#### Stored data:
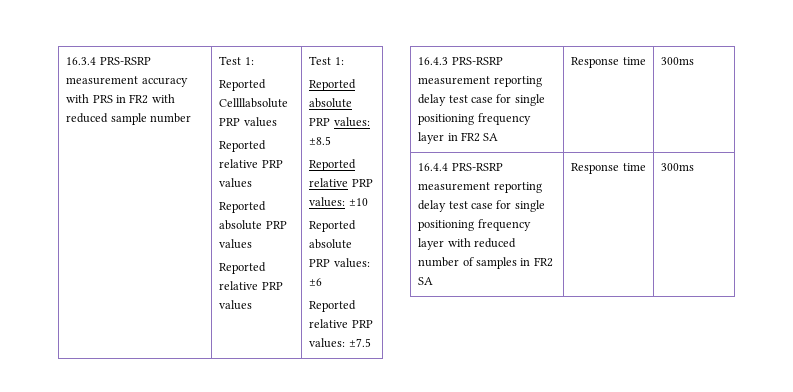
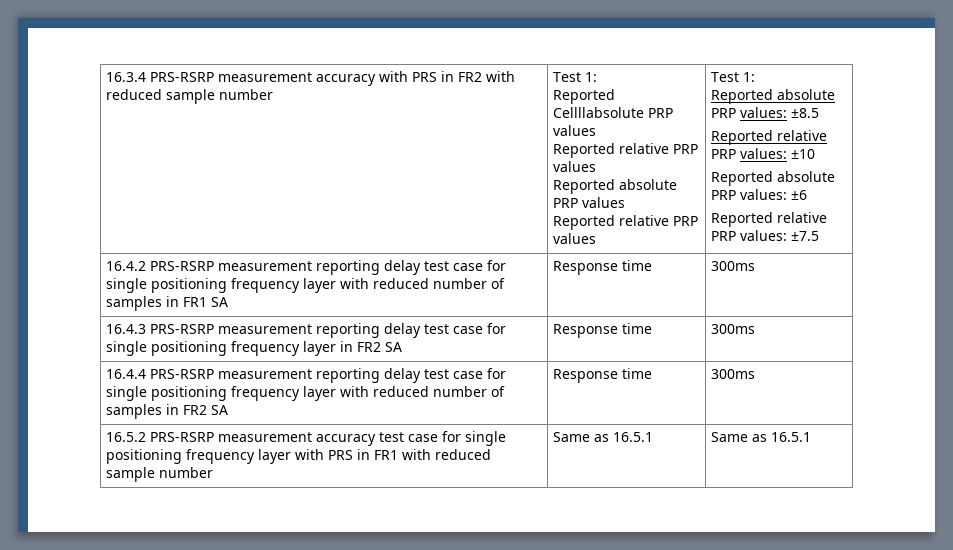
(371, 342) none -> [106,260,507,275] [106,278,506,293] [106,296,229,311] [553,260,653,275] [711,261,756,271] // 16.4.2 PRS-RSRP measurement reporting delay test case for single positioning frequency layer with reduced number of samples in FR1 SA | Response time | 300ms
(695, 167) none -> [106,431,507,446] [106,449,492,464] [106,467,214,482] [553,432,654,442] [711,432,812,442] // 16.5.2 PRS-RSRP measurement accuracy test case for single positioning frequency layer with PRS in FR1 with reduced sample number | Same as 16.5.1 | Same as 16.5.1

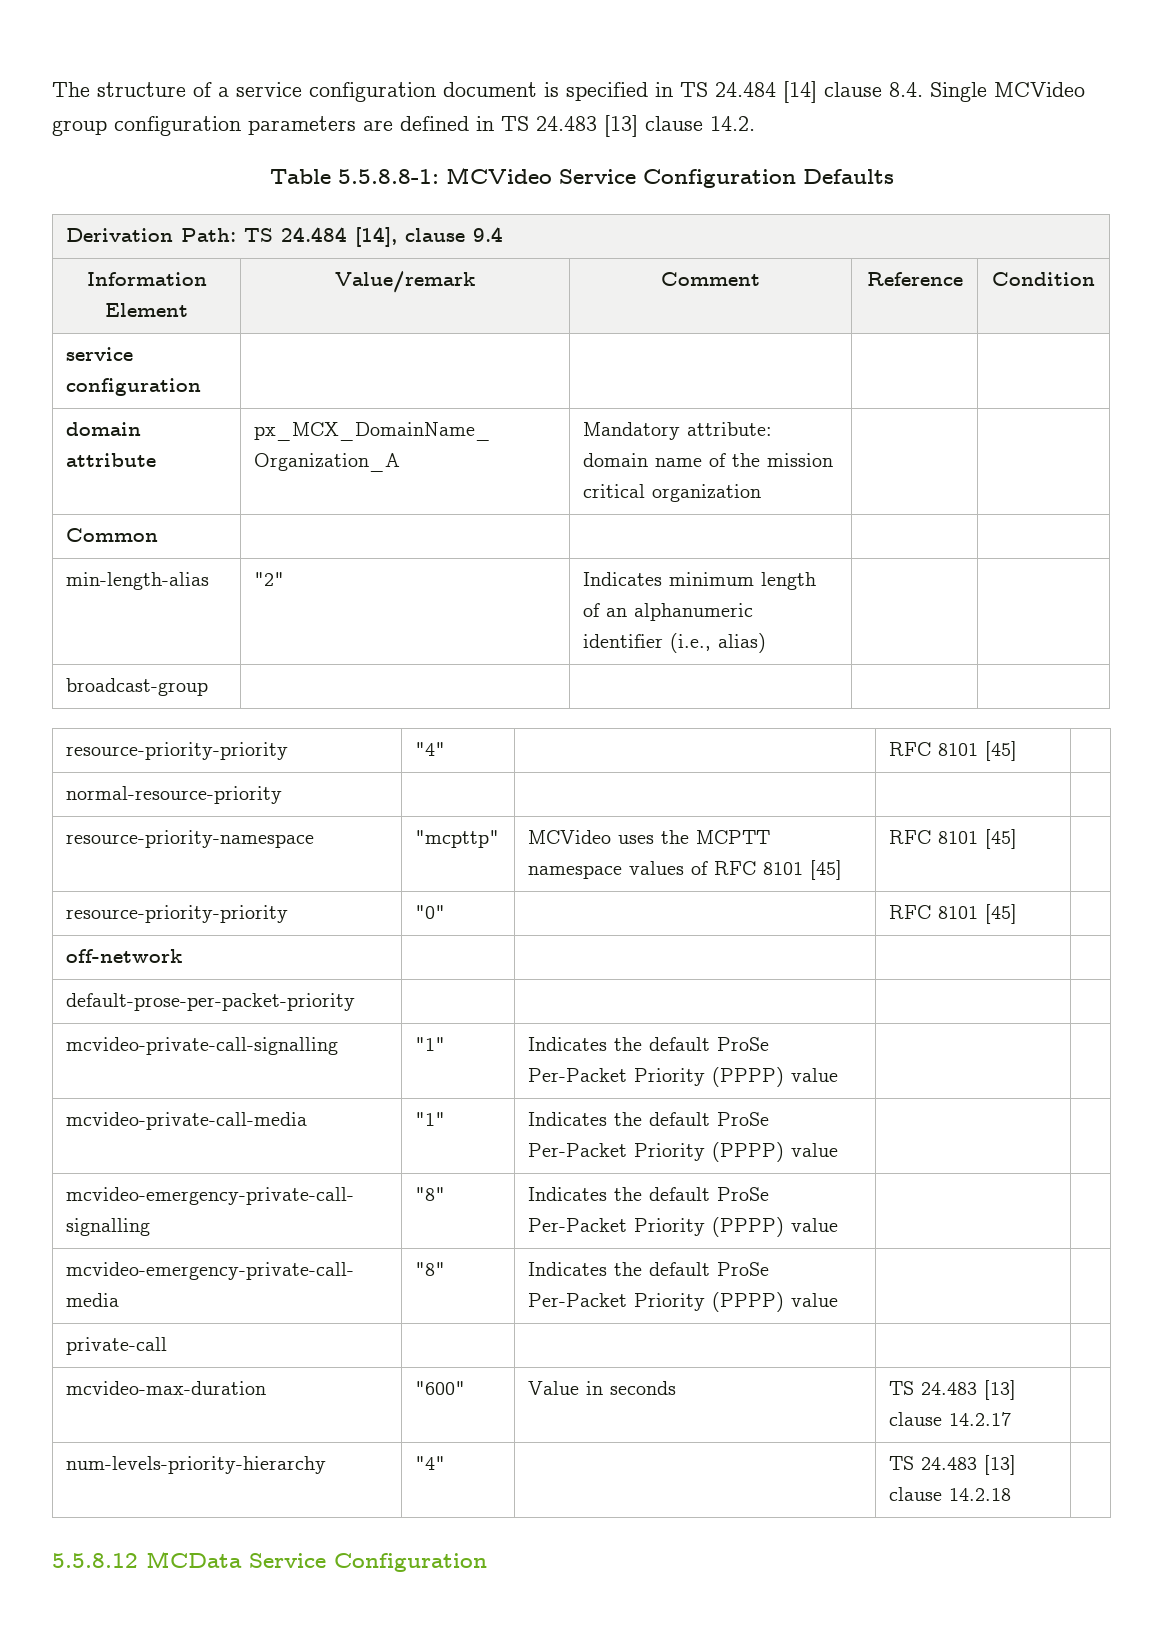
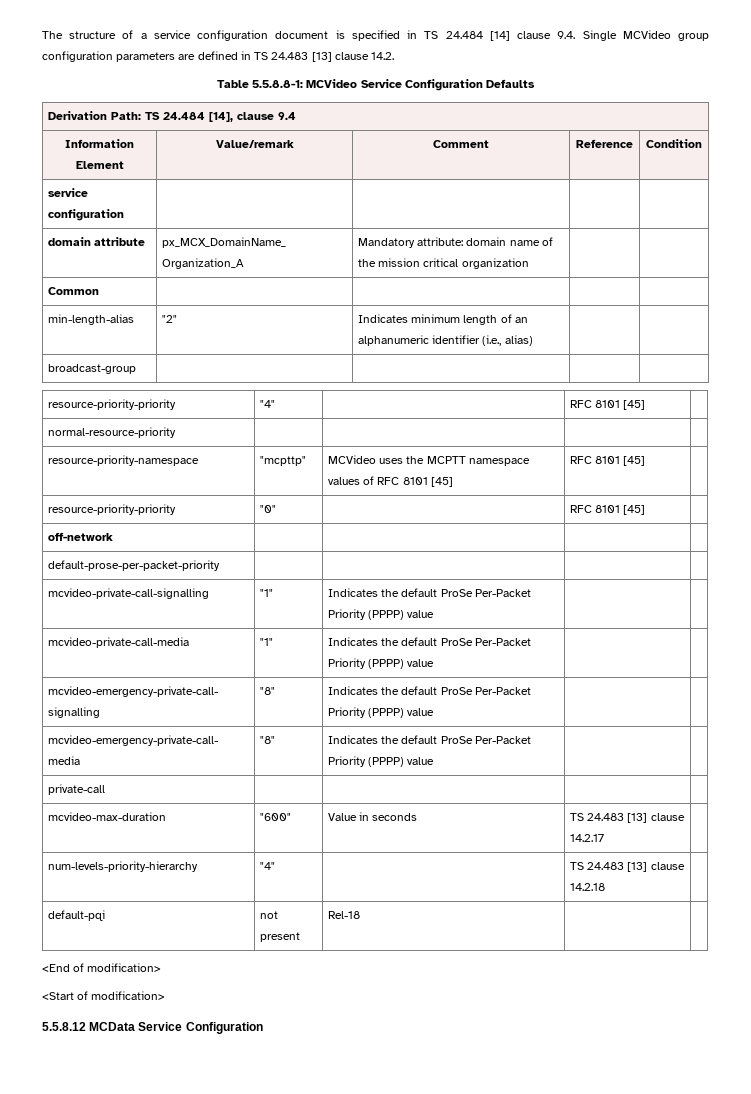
[889,82,923,97] 8.4. -> [557,31,576,39] 9.4.
(1012, 1494) none -> [47,910,105,921] [259,911,278,919] [259,932,300,942] [327,911,360,919] [42,963,162,972] [42,991,166,1000] // default-pqi | not present | Rel-18 | | // <End of modification> // <Start of modification>

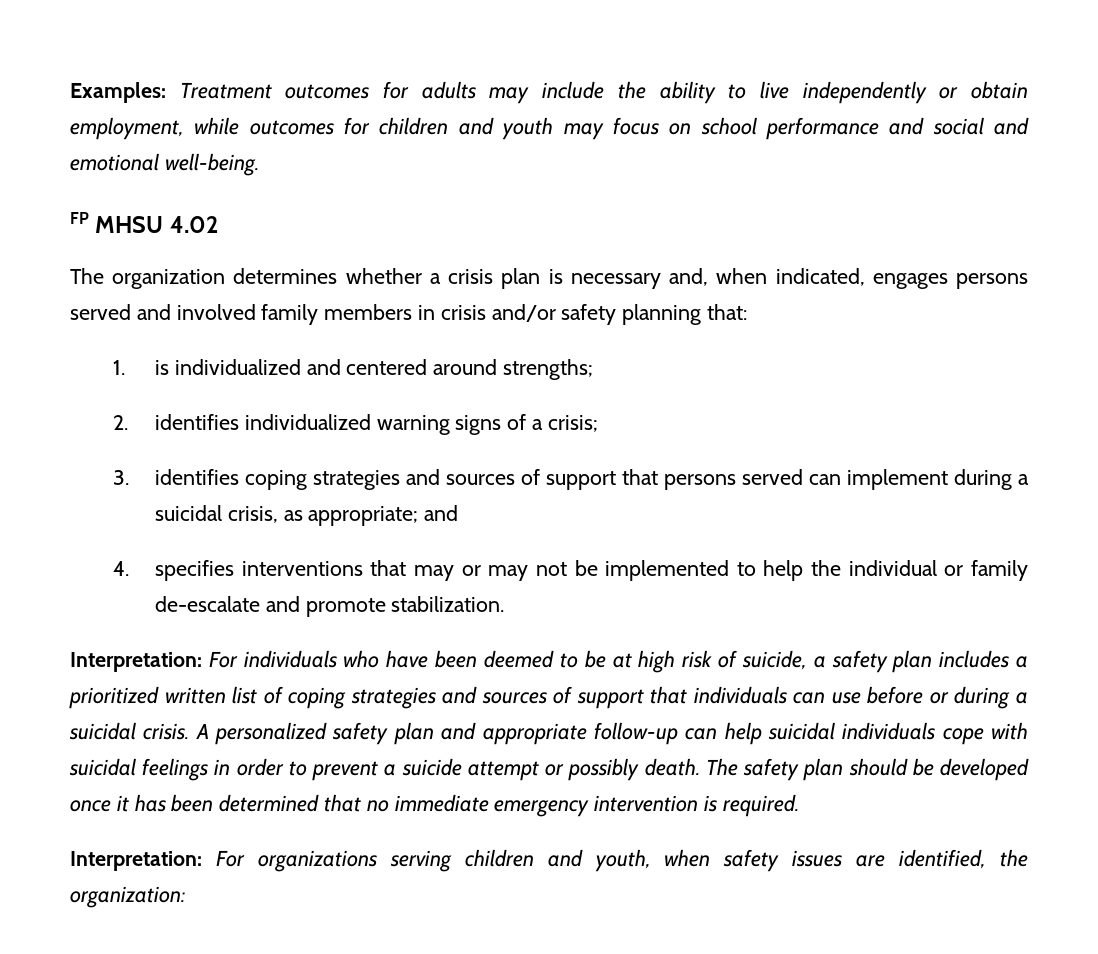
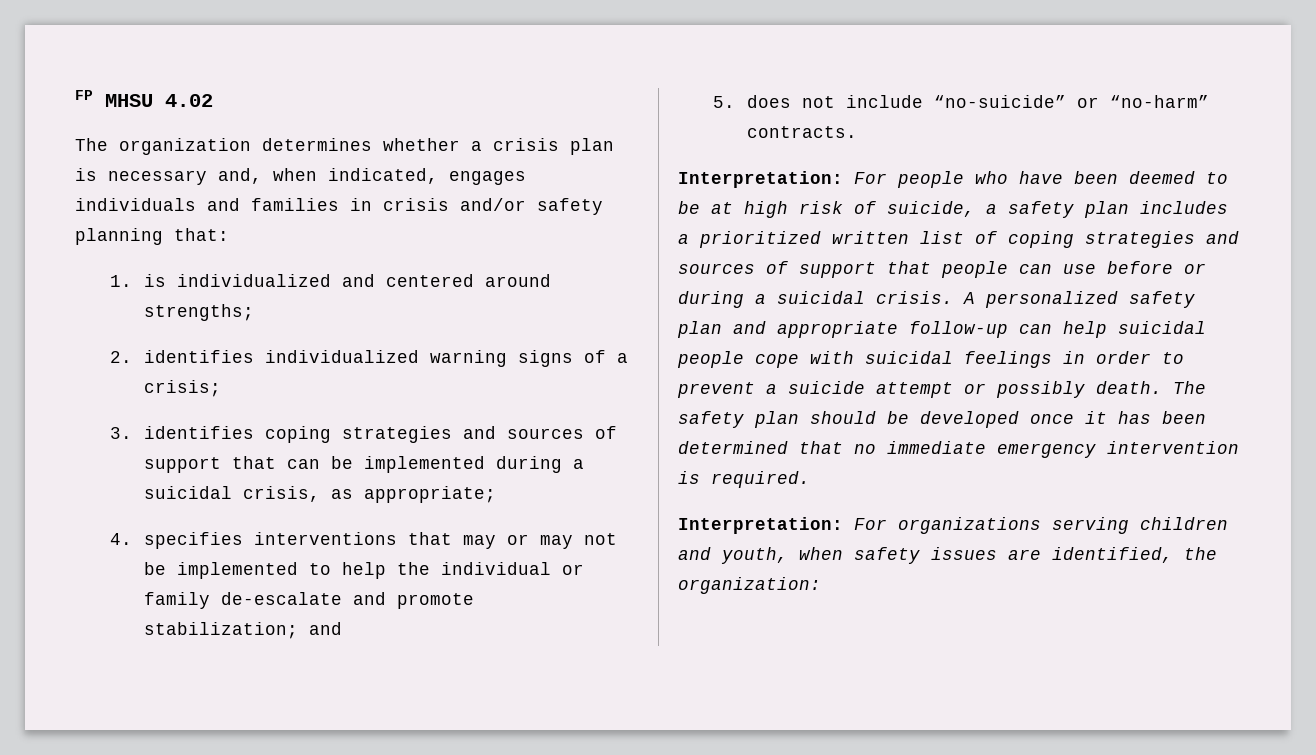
[70,81,1029,104] [70,117,1029,140] [70,153,259,176] Examples: Treatment outcomes for adults may include the ability to live independently or obtain employment, while outcomes for children and youth may focus on school performance and social and emotional well-being. // -> (75, 95) none
[956,273,1029,289] [70,304,413,325] persons served and involved family members -> [75,198,339,211] individuals and families
[664,469,949,490] persons served can implement -> [287,456,486,473] can be implemented
[424,505,459,521] and -> (497, 494) none
[391,596,505,612] [70,650,337,672] stabilization. // Interpretation: For individuals -> [144,622,343,639] [712,95,1210,108] [747,126,858,138] [678,171,964,188] stabilization; and // 5. does not include “no-suicide” or “no-harm” contracts. // Interpretation: For people
[693,686,787,704] individuals -> [941,261,1008,278] people
[842,722,936,740] individuals -> [677,351,744,368] people

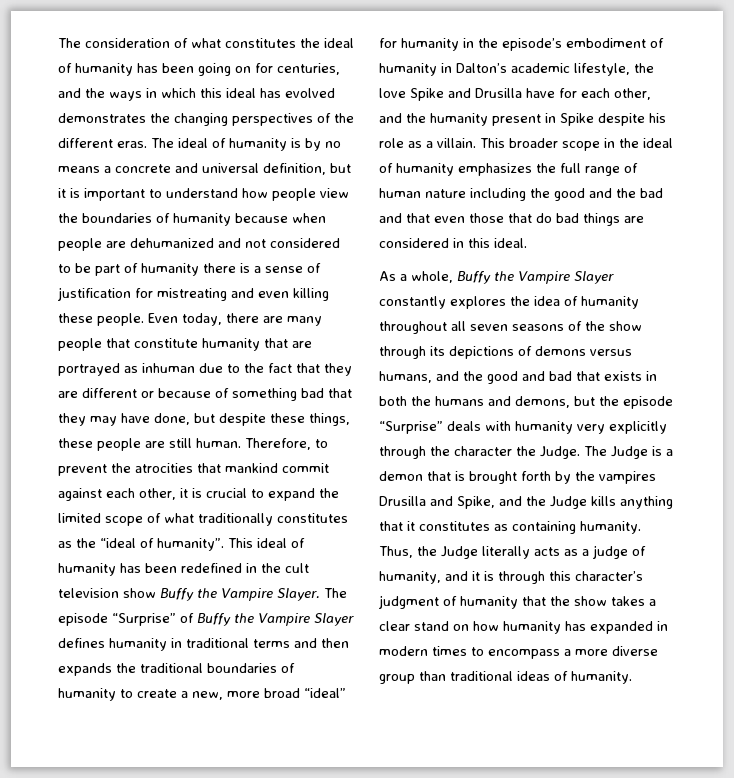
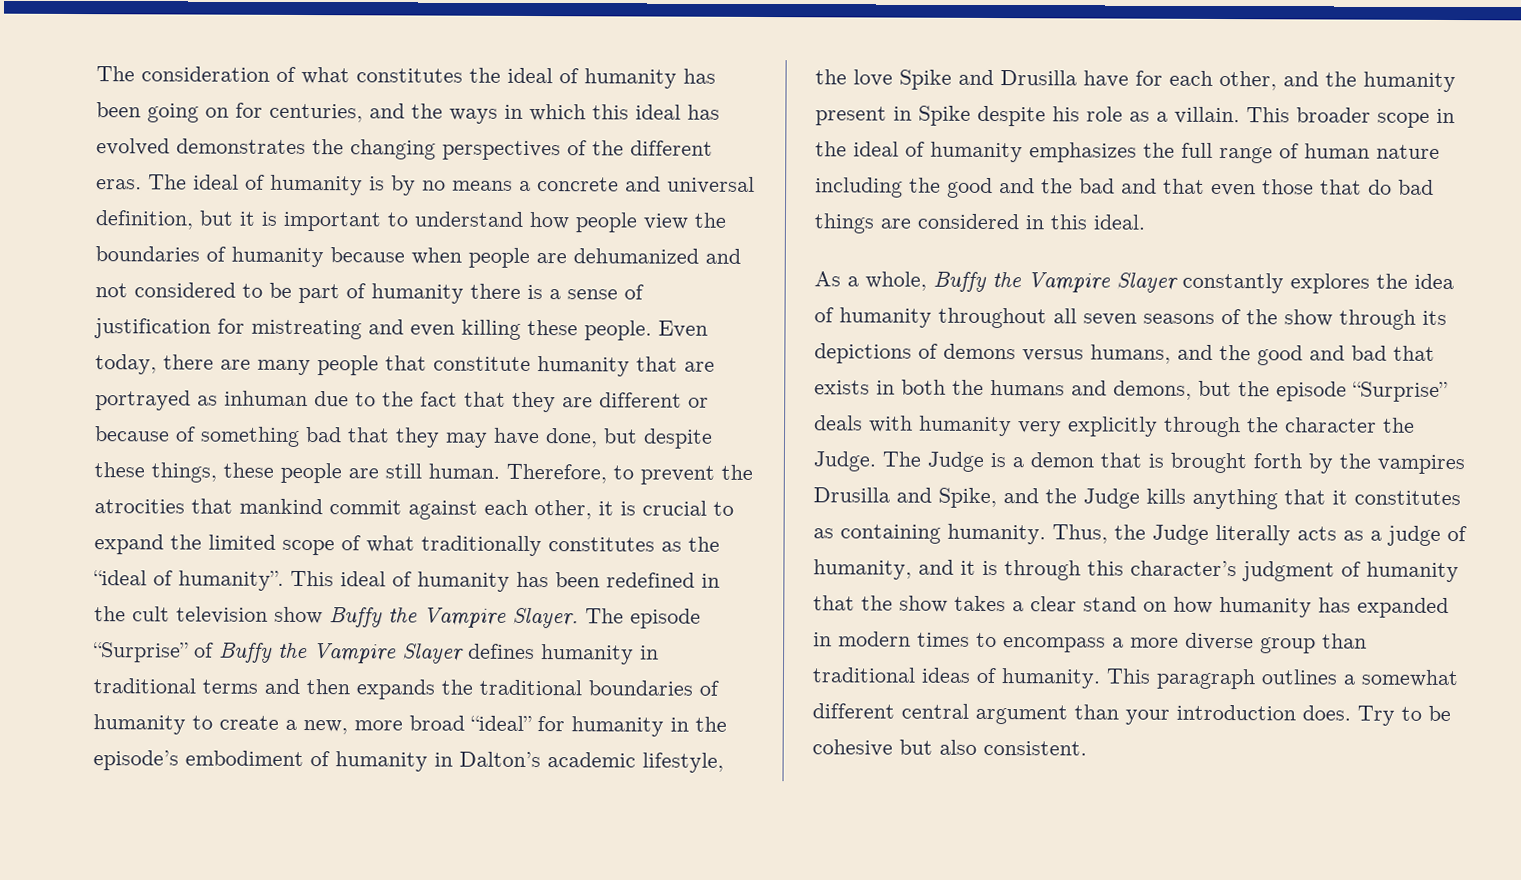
(632, 677) none -> [1106,668,1459,690] [812,703,1451,726] [812,739,1087,757] This paragraph outlines a somewhat different central argument than your introduction does. Try to be cohesive but also consistent.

#### Exercise aim:
Please print the lines exactly, from the top of the material through the line with "[889,82,923,97] 8.4. -> [557,31,576,39] 9.4.", and omit the pictures.

#### Reply to the task:
(371, 342) none -> [106,260,507,275] [106,278,506,293] [106,296,229,311] [553,260,653,275] [711,261,756,271] // 16.4.2 PRS-RSRP measurement reporting delay test case for single positioning frequency layer with reduced number of samples in FR1 SA | Response time | 300ms
(695, 167) none -> [106,431,507,446] [106,449,492,464] [106,467,214,482] [553,432,654,442] [711,432,812,442] // 16.5.2 PRS-RSRP measurement accuracy test case for single positioning frequency layer with PRS in FR1 with reduced sample number | Same as 16.5.1 | Same as 16.5.1

[889,82,923,97] 8.4. -> [557,31,576,39] 9.4.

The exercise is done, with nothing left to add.